TEXT SECTION ->
MC HAMMER: U can’t tou…
When I find someone else’s grocery list in a shopping cart I use it….see where it takes me.
If you see a hot girl walking you should honk your horn to let her know you’re intrested and afraid to talk to girls.
Interviewer: So you were a Chernobyl tour guide?
Me: Yes, I was.
Interviewer: I see you have glowing reviews.
Me: Yeah, you might want to put those down.
If a cop pulls you over and walks up holding a notepad, don’t order breakfast. Apparently it’s not amusing, I’ve already tried it.
‘You probably have to pee soon, huh?’
~ The monster under my bed
WHY WRITERS ARE STARING AT NOTHING
• they’re actually working shh this is the process
• haven’t slept in 19 years so this is a power nap
• hoping a bakery will appear
• just fell down a plot hole and horror is setting in
• about to scream
• any second now
• oh here they go
Happy: So there’s saliva on the foot area of Snow White’s glass coffin
*Dwarves all turn their heads*
Kinky: Oh, blame the new guy
Want to get rid of your boyfriend without killing him?

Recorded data
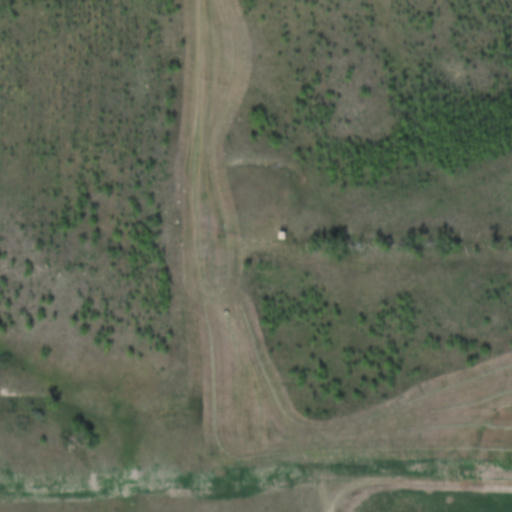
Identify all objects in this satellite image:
road: (256, 488)
road: (329, 497)
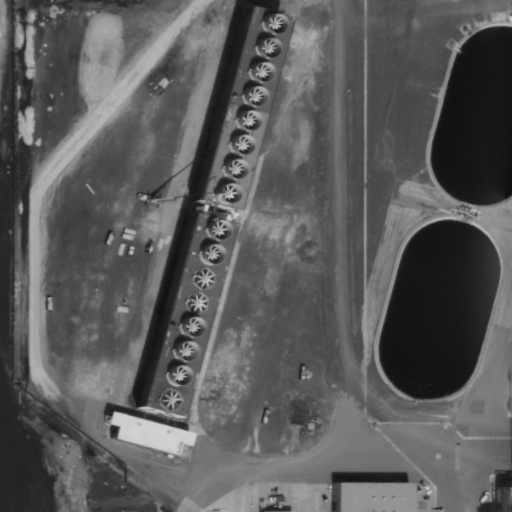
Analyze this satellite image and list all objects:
building: (194, 209)
power plant: (255, 255)
road: (341, 274)
building: (140, 433)
building: (362, 496)
building: (272, 511)
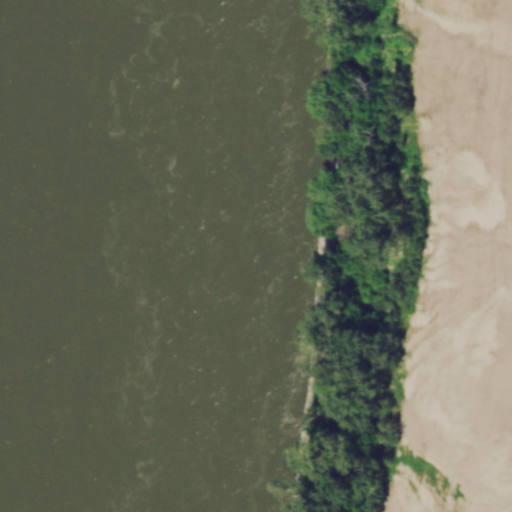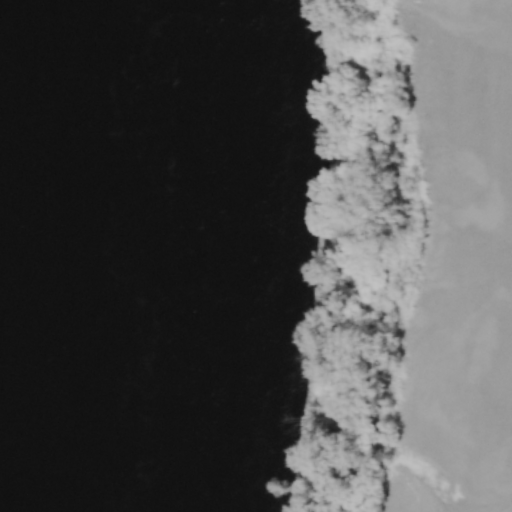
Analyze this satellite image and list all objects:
river: (84, 256)
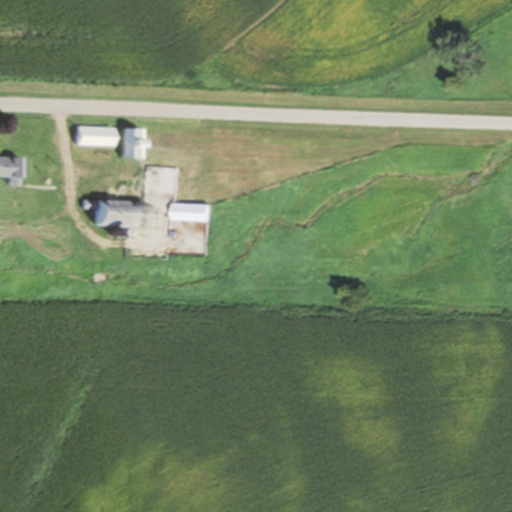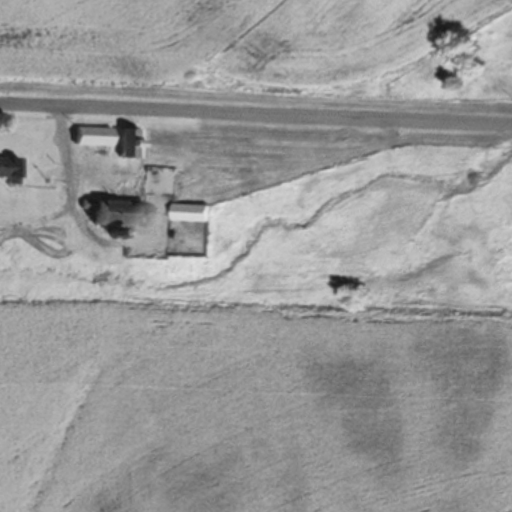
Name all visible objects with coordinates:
road: (255, 117)
building: (93, 134)
building: (165, 137)
building: (132, 141)
building: (10, 165)
building: (163, 180)
building: (196, 211)
building: (120, 212)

TO-DO LIST ->
**a.** In the text of jokes, what does the speaker do on finding someone else's grocery list in a shopping cart?
**b.** Extend the text of jokes, picking up right after its final line.

TASK-BY-TASK RESULTS ->
**a.** The speaker uses it to see where it takes them.

**b.**
Send him to the grocery store for water chestnuts.
Mine has been gone 5 months.
“Can I be honest with you?”
“Yes.”
“You don’t know me at all do you?”
I’m so poor I can’t even pay for my own consequences.
*gets whistled at, but by traffic cop
The Cranberries put a zombie in your head and you just let them.
In the past 3 weeks, my trash has gone out more than I have.
To all newly married guys…..
If you screw up Valentine’s Day, you’ll be celebrating Palm Sunday for a long time.
Did you know Yoda has a last name?
It’s Layheehoo…
[confessional]
me: father, gooey naan.
father: what’s gooey naan?
me: nothing much. what’s goin’ on with you?
That second sandwich was a mistake.
– me, making a third sandwich
The only ones awake 3am are the lonely & the loved.
And also the sick who have to take antibiotics & pain killers.
My wife: where are the Cheetos?
Me:
We all have that one friend who likes to play wrestle and then gets mad when you punch them in the mouth.
After years of intense research, I have come to the conclusion that dryer lint is actually the cremated remains of all my other socks.
My current wife doesn’t like when I call her that
Guess I missed the memo on National ‘bring your camel toe to work’ day.
The best part about living during a global plague as climate collapse ravages a planet poised on the brink of world war is definitely getting up every day to make sure the spreadsheets are still spreadsheeting.
[flirting between USA and Canada]
Canadian: you’re my favourite.
American: no u.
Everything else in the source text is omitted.